As you can imagine, I wasn’t massively looking forward to Thursday’s
appointment. This time I was under the impression that this was the assessment
to get into the inpatient rehab clinic that seems to be the only major
treatment available for EDS. I was prepared for another long waiting list, but
what I wasn’t prepared for was to find out that this wasn’t the assessment. No, this was the pre assessment before I actually have the assessment for the rehab
clinic. Um...what? Surely the referral from Dr Graham was the pre assessment
needed by a rheumatologist that would then be followed by the assessment for
the clinic?

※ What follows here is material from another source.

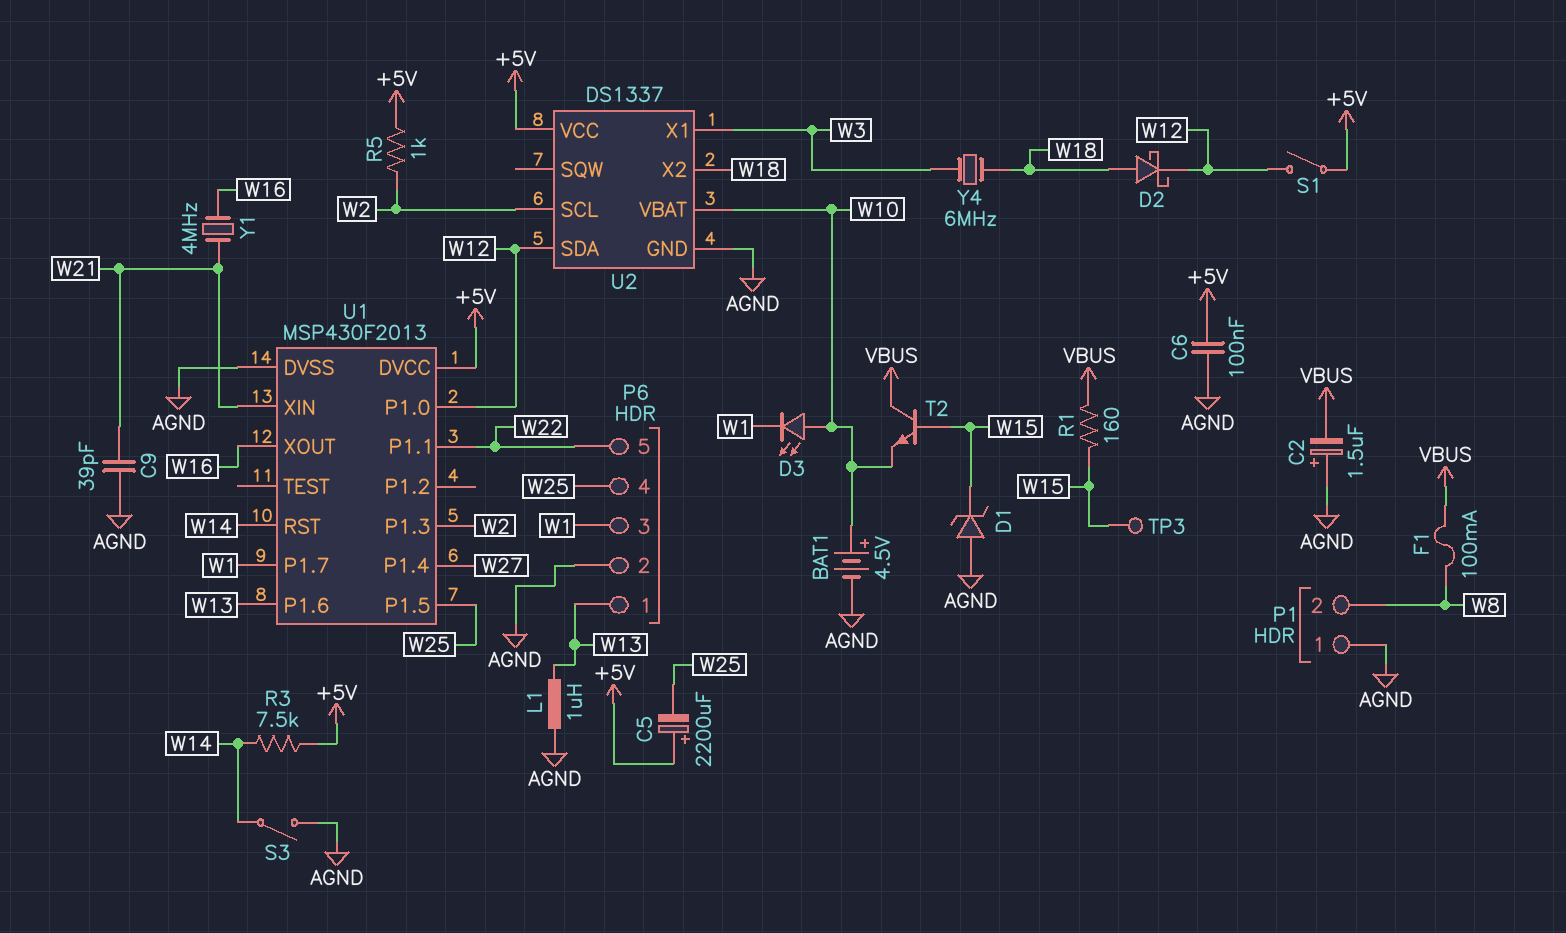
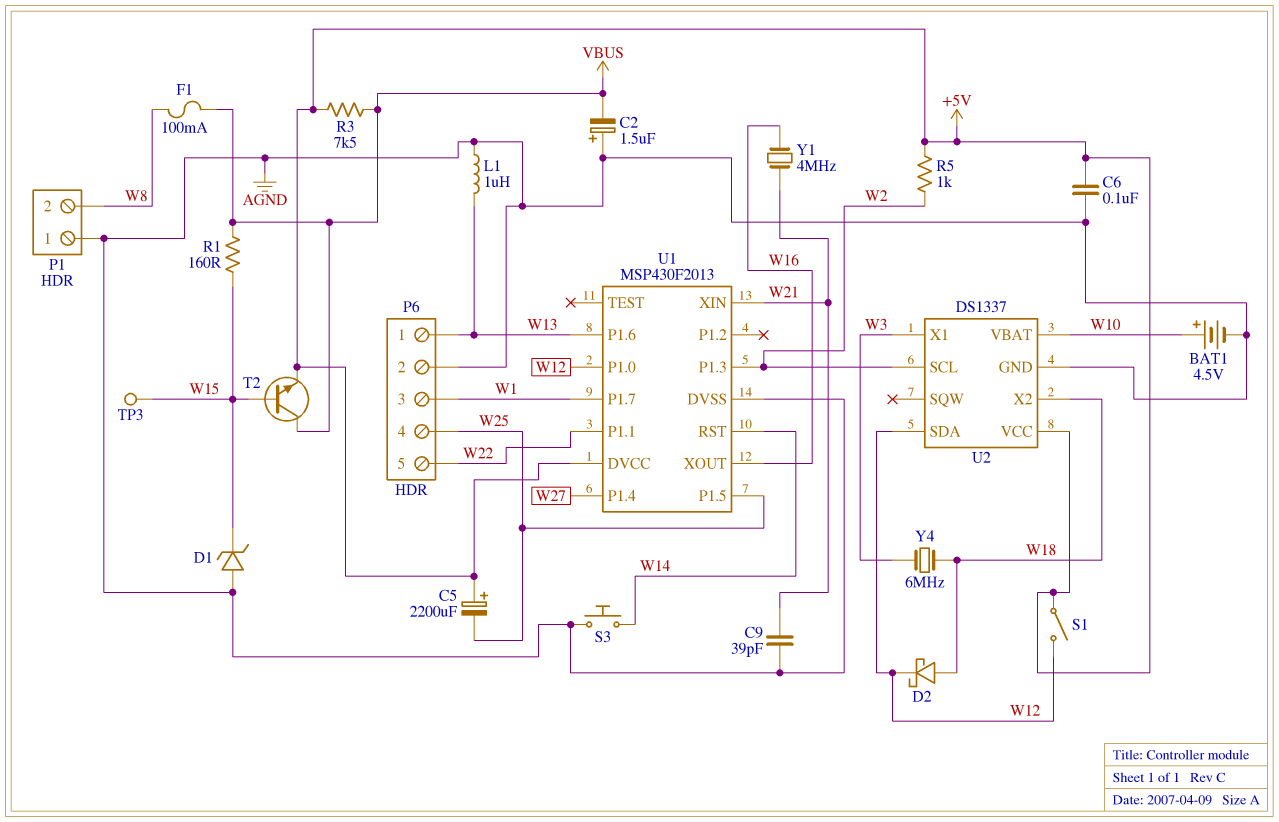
D3: LED (A W10, K W1) -> none
R3: 7.5k (+5V, W14) -> 7.5k (+5V, VBUS)
S3: switch (AGND, W14) -> button (AGND, W14)
T2: NPN (B W15, C VBUS, E W10) -> NPN (B W15, C VBUS, E +5V)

Apparently not. So instead, I had an hour long appointment (to be
fair she was quite thorough) where she literally repeated everything Professor Grahame had done, down to the point that where I missed something out that was
in my notes she’d then ask me about it...I’m sorry, but I REALLY don’t
understand why on earth I went through that appointment. She again checked my
arm span/height/hand/foot ratios for Marfans and came up with the same conclusion
as the Prof that I had incomplete marfanoid habitus and confirmed I had EDS
(though gave me a lower 6/9 on the beighton criteria than his 8/9). So now I am
going to have to wait another 2 months before I can see the assessment team who
will decide whether or not I can actually go on the rehabilitation programme
and then another 6-8 months before a place becomes available. I mean, thank
goodness I’m finally in the machine and chugging away but I feel like my life
has been on hold for so long. I just want some practical help with how to move
it forward just a little.
On that note, I’m doing my exercises that the physio gave
me. They are basically very slow resistance based exercises that strengthen the
muscles, and they seem to be working! For the first time in my life I actually
have some bicep definition and I am noticing how I am now able to do more of
the exercises as well as feeling less wobbly whilst I’m doing them. It’s really
exciting to actually see and feel the progress I am making. I’m still not able
to walk for much more than a couple of minutes and there are days where that is
still a struggle, but I’m seeing some improvements and that’s all I need.
Although its slow going, things are definitely heading in a
good direction at the moment. Mr Spoonie Foodie moves in in two weeks which is
ever so exciting! I’ve got some sorting out of my shit to do first and I’ll
definitely have to be tidier(!) but I really can’t wait. More and more I feel
like we are a proper team. We haven’t had the easiest of relationships, neither
of us are the easiest of people, but I think that’s what makes us so strong.
Also, my parents absolutely love him which has got be a bonus!
So perhaps my odd little metaphor at the start of the last
post makes a little more sense now. I am definitely on the verge of some very
big changes, but some of them are taking a bloody long time to come.